▶ **PROBLEM**:
Using the DMARC setup guide, explain why the quarantine policy is raised in stages from pct=10 to pct=100 rather than applied to all failing messages at once. Answer in one to three sentences.

▶ **PASSAGE SHOWN**:
==========

Before You Start
- SPF record configured and validated for your domain
- DKIM signing enabled for your primary email platform
- An email address or mailbox dedicated to receiving DMARC reports
- Access to your DNS provider to create TXT records
Publish a DMARC record in monitor mode
Start with a permissive DMARC policy to collect data without affecting mail delivery. Create a TXT record at _dmarc.yourdomain.com with the value v=DMARC1; p=none; rua=mailto:dmarc-reports@yourdomain.com; ruf=mailto:dmarc-forensics@yourdomain.com; fo=1. The p=none policy tells receiving servers to deliver all email regardless of authentication results but send reports. The rua tag specifies where aggregate reports are sent, and ruf specifies where forensic failure reports are sent. The fo=1 tag requests forensic reports for any authentication failure. Set the TTL to 3600 seconds. This monitoring phase should run for at least four to six weeks to capture a full picture of your email ecosystem.
Set up a DMARC report analyzer
Raw DMARC aggregate reports arrive as XML files attached to emails, and they are difficult to read manually. Sign up for a free or paid DMARC report analyzer such as dmarcian, Postmark DMARC, Valimail, or DMARC Analyzer. Configure the analyzer by adding its reporting address as an additional rua recipient in your DMARC record. The analyzer will parse incoming reports and display dashboards showing which IP addresses are sending email as your domain, whether those messages pass or fail SPF and DKIM, and whether they align with your From domain. This visibility is essential for identifying legitimate senders you have not yet authorized and for spotting spoofing attempts against your domain.
Fix SPF and DKIM alignment issues
DMARC requires alignment, meaning the domain in either the SPF check or the DKIM signature must match the From header domain. Review your DMARC reports for sources that fail alignment. Common causes include third-party services using their own domain in the envelope sender instead of yours, email forwarding services that break SPF, and services that sign with their own DKIM domain. Fix these by configuring custom envelope senders and DKIM signing on each third-party platform. For forwarding issues, rely on DKIM alignment since SPF will naturally break when mail is forwarded. Aim for one hundred percent of your legitimate email to pass DMARC before moving to the next phase.
Move to quarantine policy with a percentage ramp
Once your reports show high pass rates for legitimate mail, begin enforcement by moving to p=quarantine with a percentage tag. Update your DMARC record to v=DMARC1; p=quarantine; pct=10; rua=mailto:dmarc-reports@yourdomain.com. The pct=10 tells receivers to apply the quarantine policy to only ten percent of failing messages, sending the rest to the inbox as before. Monitor reports closely for two weeks. If no legitimate mail is being quarantined, increase to pct=25, then pct=50, then pct=100, pausing two weeks at each stage. This gradual ramp minimizes the risk of accidentally blocking real email while you tighten the policy.
Enforce reject policy
After running at p=quarantine; pct=100 for at least two weeks with clean reports, you are ready for full enforcement. Update your DMARC record to v=DMARC1; p=reject; rua=mailto:dmarc-reports@yourdomain.com; ruf=mailto:dmarc-forensics@yourdomain.com. The p=reject policy instructs receiving servers to silently drop any email that fails both SPF and DKIM alignment. This is the strongest protection against domain spoofing. Continue monitoring reports after enforcement because new services may be added to your organization that send email on your behalf. If a new service appears in failure reports, authorize it in SPF and configure DKIM before it becomes a deliverability problem.

==========

▶ **DATA LINES**:
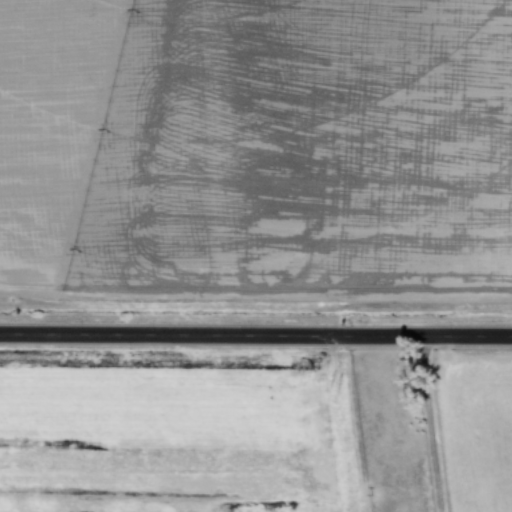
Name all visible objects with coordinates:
road: (256, 337)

==========

▶ **THE COMPLETED TASK**:
The guide raises the percentage in stages, with two weeks of monitoring at each one, so that any legitimate mail being quarantined shows up in the reports before the policy covers all failing messages. This gradual ramp reduces the risk of accidentally blocking real email while the policy is tightened.